Offer a Variety of Foods
While there is no debate that fruits and vegetables are more nutritious than cookies or cake, it’s important for children to have access to both. If they are feeling deprived of their favorite foods, they will find a way to access them, and in those instances, overeating or binge eating is a common response. Studies show that when parents use restrictive feeding practices, they backfire and create bigger problems. In response to foods being labeled “off limits,” children will sneak food and be secretive, avoid eating in public, and feel guilty or ashamed after eating “forbidden” foods. None of these outcomes are consistent with having a healthy relationship with food.

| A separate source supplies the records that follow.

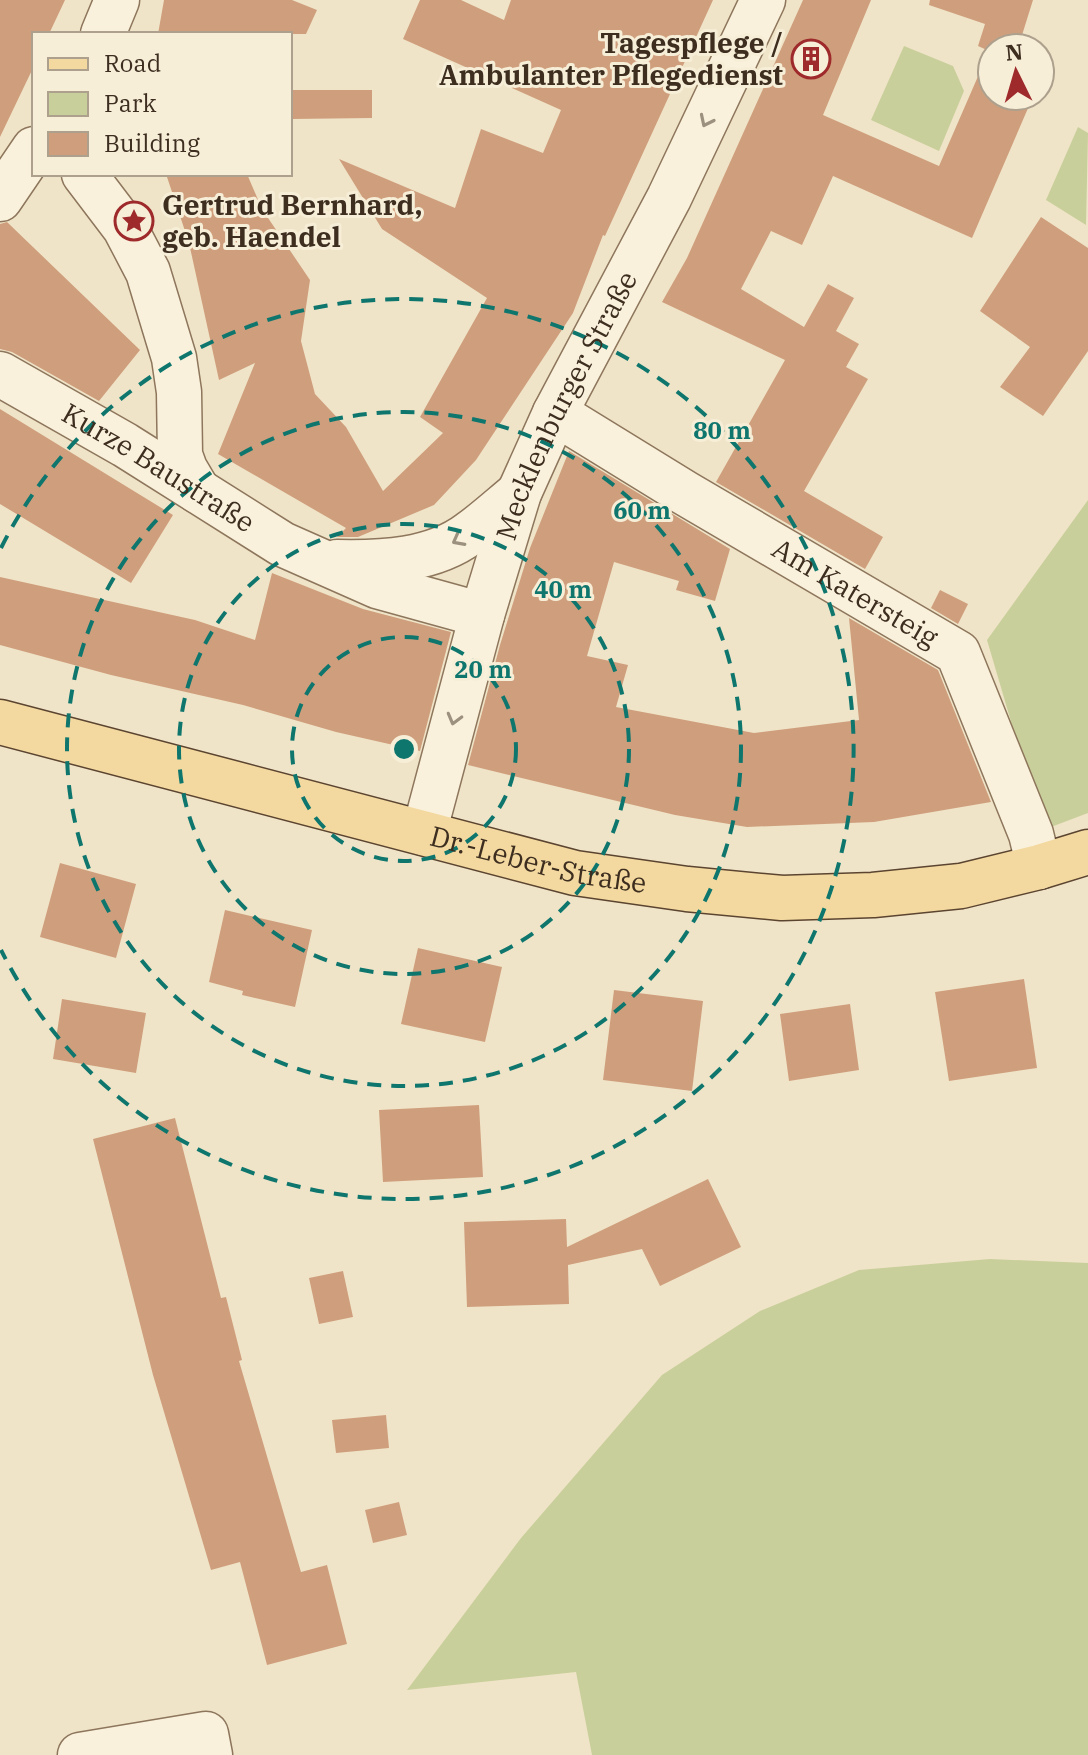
<svg xmlns="http://www.w3.org/2000/svg" width="1088" height="1755" font-family="'IBM Plex Serif',serif">
	<rect width="100%" height="100%" fill="#f0e4c8"/>
	<path fill="#c9cf9b" d="M904,46L953,66L964,91L939,151L871,120Z
		M1078,127L1088,133L1086,225L1046,200Z
		M1088,500V813L1043,830L987,640Z
		M990,1259L1088,1263V1755H592L576,1672L407,1690L521,1538L662,1375L760,1311L859,1270Z"/>
	<path fill="#cf9f7d" d="M0,0H65L49,34H34V66L0,137Z
		M164,0H292L317,10L306,34H158Z
		M420,0H461L504,20L511,0H713L605,236L603,235L573,313L476,460L434,505L358,537H337L346,528L218,454L255,363L219,380L189,243L166,174H247L262,209L310,280L301,341L315,394L346,427L383,491L443,433L420,417L487,298L382,229L339,159L455,208L481,129L543,153L561,110L403,39Z
		M803,0H871L823,115L939,166L989,51L978,46L985,24L929,5L930,0H1033L1018,48H992V96H1025L1032,99L972,238L833,176L802,245L771,231L741,289L804,327L828,284L854,298L836,331L859,344L846,367L868,379L804,491L883,537L865,569L716,482L785,360L662,302L687,258Z
		M293,90H372V118L293,119Z
		M1041,217L1088,248V351L1043,416L1000,387L1030,347L980,311Z
		M7,222L140,350L99,401L12,352L0,349V224Z
		M0,409L173,515L131,583L0,504Z
		M569,451L730,549L715,601L676,590L679,581L614,562L587,656L628,665L616,707L754,733L859,720L849,618L938,670L991,802L874,822L747,827L675,815L468,765L500,645L530,548Z
		M272,573L363,609L451,632L420,751L336,732L243,705L111,675L0,645V577L195,620L255,640Z
		M940,590L968,604L958,624L931,608Z
		M60,863L136,884L116,958L40,937Z
		M225,910L312,930L295,1007L242,995L243,991L209,982Z
		M418,948L502,967L485,1042L401,1024Z
		M1024,979L1037,1068L949,1081L935,992Z
		M614,990L703,1001L692,1091L603,1080Z
		M62,999L146,1013L136,1073L53,1059Z
		M850,1004L859,1070L789,1081L780,1014Z
		M479,1105L483,1177L383,1182L379,1110Z
		M175,1118L221,1298L226,1297L242,1360L239,1361L301,1572L327,1565L347,1644L267,1665L240,1562L211,1570L153,1375L93,1139Z
		M708,1179L741,1247L660,1286L642,1249L568,1265L569,1304L467,1307L464,1222L566,1219L567,1247Z
		M343,1271L353,1317L319,1324L309,1278Z
		M386,1415L389,1448L336,1453L332,1420Z
		M399,1502L407,1535L373,1543L365,1510Z"/>
	<g fill="none" stroke-linecap="round" stroke-linejoin="round">
		<defs>
			<g id="minor">
				<path d="M103,34L117,0"/>
				<path d="M84,174L125,228L148,272L174,358L179,392L180,455L185,469L198,491"/>
				<path d="M0,199L34,149"/>
				<path id="s1" d="M0,374L125,445L282,544L377,586L482,615"/>
				<path id="s2" d="M555,413L685,493L958,653L1031,834L1039,867"/>
				<path d="M337,562C381,563 433,561 470,533C487,521 503,506 519,493"/>
				<path id="s3" d="M424,833L482,615L519,493L555,413L669,198L763,0"/>
				<path d="M80,1755L206,1734L210,1755"/>
			</g>
			<g id="major">
				<path id="s4" d="M0,722L575,873L687,889L782,898L873,895L961,886L1039,867L1088,852"/>
			</g>
		</defs>
		<use href="#minor" stroke="#8d765c" stroke-width="47"/>
		<use href="#major" stroke="#5b4430" stroke-width="47"/>
		<use href="#minor" stroke="#faf1dc" stroke-width="44"/>
		<use href="#major" stroke="#f3d9a0" stroke-width="44"/>
	</g>
	<defs><path id="oneway-chevron" d="M-2-3.5L2.5 0L-2 3.5" fill="none" stroke-width="1.6" stroke-linecap="round" stroke-linejoin="round" transform="scale(2)"/></defs>
	<g stroke="#9c907e">
		<use href="#oneway-chevron" transform="translate(706 121) rotate(116)"/>
		<use href="#oneway-chevron" transform="translate(458 540) rotate(152)"/>
		<use href="#oneway-chevron" transform="translate(454 719) rotate(105)"/>
	</g>
	<g fill="none" stroke="#0f766e" stroke-width="4" stroke-dasharray="14 10">
		<circle cx="404" cy="749" r="112"/>
		<circle cx="404" cy="749" r="225"/>
		<circle cx="404" cy="749" r="337"/>
		<path d="M1 548A450 450 0 1 1 1 950"/>
	</g>
	<defs>
		<symbol id="building-ring" viewBox="-11 -11 22 22"><circle r="9.5" fill="#f7eed8" stroke="#9e2a2b" stroke-width="1.5"/><path d="M-4-6H4V6H1V3H-1V6H-4ZM-2.5-4.3h1.7v1.8h-1.7ZM.8-4.3h1.7v1.8H.8ZM-2.5-1h1.7V.8h-1.7ZM.8-1h1.7V.8H.8Z" fill="#9e2a2b"/></symbol>
		<symbol id="sight-ring" viewBox="-11 -11 22 22"><circle r="9.5" fill="#f7eed8" stroke="#9e2a2b" stroke-width="1.5"/><path d="M0-6L1.8-2.2L6-1.7L2.9 1.2L3.7 5.4L0 3.3L-3.7 5.4L-2.9 1.2L-6-1.7L-1.8-2.2Z" fill="#9e2a2b"/></symbol>
	</defs>
	<g fill-rule="evenodd">
		<use href="#building-ring" x="789" y="37" width="44" height="44"/>
		<use href="#sight-ring" x="112" y="199" width="44" height="44"/>
	</g>
	<g text-anchor="middle" stroke-width="6" stroke-linejoin="round" paint-order="stroke">
		<g font-size="28" font-weight="bold" fill="#3d2e20" stroke="#f7eed8" text-anchor="end">
			<text x="783" y="53">Tagespflege /<tspan x="783" dy="32">Ambulanter Pflegedienst</tspan></text>
			<text x="162" y="215" text-anchor="start">Gertrud Bernhard,<tspan x="162" dy="32">geb. Haendel</tspan></text>
		</g>
		<g font-size="28" fill="#3d2e20" stroke="#f7eed8">
			<text dy="10" stroke="none"><textPath href="#s3" startOffset="452">Mecklenburger Straße</textPath></text>
			<text dy="10" stroke="none"><textPath href="#s1" startOffset="184">Kurze Baustraße</textPath></text>
			<text dy="10" stroke="none"><textPath href="#s2" startOffset="350">Am Katersteig</textPath></text>
			<text dy="10" stroke="none"><textPath href="#s4" startOffset="556">Dr.-Leber-Straße</textPath></text>
		</g>
	</g>
	<circle cx="404" cy="749" r="12" fill="#0f766e" stroke="#f7eed8" stroke-width="4"/>
	<g font-size="24" text-anchor="middle" font-weight="bold" fill="#0f766e" stroke="#f7eed8" stroke-width="6" stroke-linejoin="round" paint-order="stroke">
		<text x="722" y="439">80 m</text>
		<text x="642" y="519">60 m</text>
		<text x="563" y="598">40 m</text>
		<text x="483" y="678">20 m</text>
	</g>
	<rect x="32" y="32" width="260" height="144" fill="#f7eed8" stroke="#ada18e" stroke-width="2"/>
	<rect x="48" y="58" width="40" height="12" fill="#f3d9a0" stroke="#ada18e" stroke-width="2"/>
	<text x="104" y="72" font-size="24" fill="#3d2e20">Road</text>
	<rect x="48" y="92" width="40" height="24" fill="#c9cf9b" stroke="#ada18e" stroke-width="2"/>
	<text x="104" y="112" font-size="24" fill="#3d2e20">Park</text>
	<rect x="48" y="132" width="40" height="24" fill="#cf9f7d" stroke="#ada18e" stroke-width="2"/>
	<text x="104" y="152" font-size="24" fill="#3d2e20">Building</text>
	<g transform="translate(1016 72) rotate(355)"><circle r="38" fill="#f7eed8" stroke="#ada18e" stroke-width="2"/>
	<path d="M0-6L14 30L0 20L-14 30Z" fill="#9e2a2b"/>
	<text y="-12" font-size="22" font-weight="bold" text-anchor="middle" fill="#3d2e20">N</text>
	</g>
</svg>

Once your child learns that all foods can fit into a healthy eating plan, it’s likely they will be more relaxed around food, will enjoy food, and will be able to eat an amount that is satisfying without overdoing it. Keep your home stocked with a variety of both nutritious “every day” foods and other “once-in-a-while” treats. Quatromoni offers a solid guideline to start with: “a good rule of thumb is that about 80 percent of the foods you choose over the course of the day should be mostly nutrient-dense foods (fresh whole foods like fruits, vegetables, beans, grains, whole grains, dairy and protein-rich fish, poultry and meats). That leaves the remaining 10 to 20 percent of food choices to come from snacks and treats.” Ask your child what some of his or her favorite treats are. This will help narrow down the choices without feeling like you have to have a pantry filled with “once-in-a-while” foods.
Ask Open Ended Questions
As your child is learning to become more autonomous with their food, you can help encourage them to tap into their inner wisdom by asking open ended questions. For example, if your child lets you know that he or she is hungry an hour before dinner, you can say something like, “we are eating dinner in an hour, what kind of snack would like to eat now, that won’t fill you up so much that you won’t be hungry for dinner?” This type of question can help your child really notice how hungry they are in that moment. They might decide that they can wait an hour for dinner, or might decide on having a smaller snack to hold them over. Asking open ended questions is much more effective for promoting autonomy than simple “yes or no” questions. In this particular situation, if you asked “can you wait an hour until dinner?” your child might have said “yes” in order to please your needs or may respond with a defiant, “no.” Remember, when their needs are not met, it undermines trust in a child’s ability to attend to his hunger cues and interferes with the child’s relationship with food.
Don’t Talk About Weight
Your child’s annual visit to the pediatrician includes an assessment of growth and development, including measured height and weight. Aside from that, there is no need to weigh your child at home and no need to talk about their weight. Similarly, we encourage you not to talk about your weight in front of your child. Instead, help your child appreciate and value all of the things his or her body is capable of, like running, jumping, dancing and playing sports. Help your child find physical activities he or she enjoys doing, and find ways to emphasize your child’s positive attributes in ways that don’t involve their weight or physical appearance. Be sure to comment on how much fun your child seemed to have riding bicycles in the park with their friends, and call attention to the sportsmanship they displayed when their team was losing in that basketball game.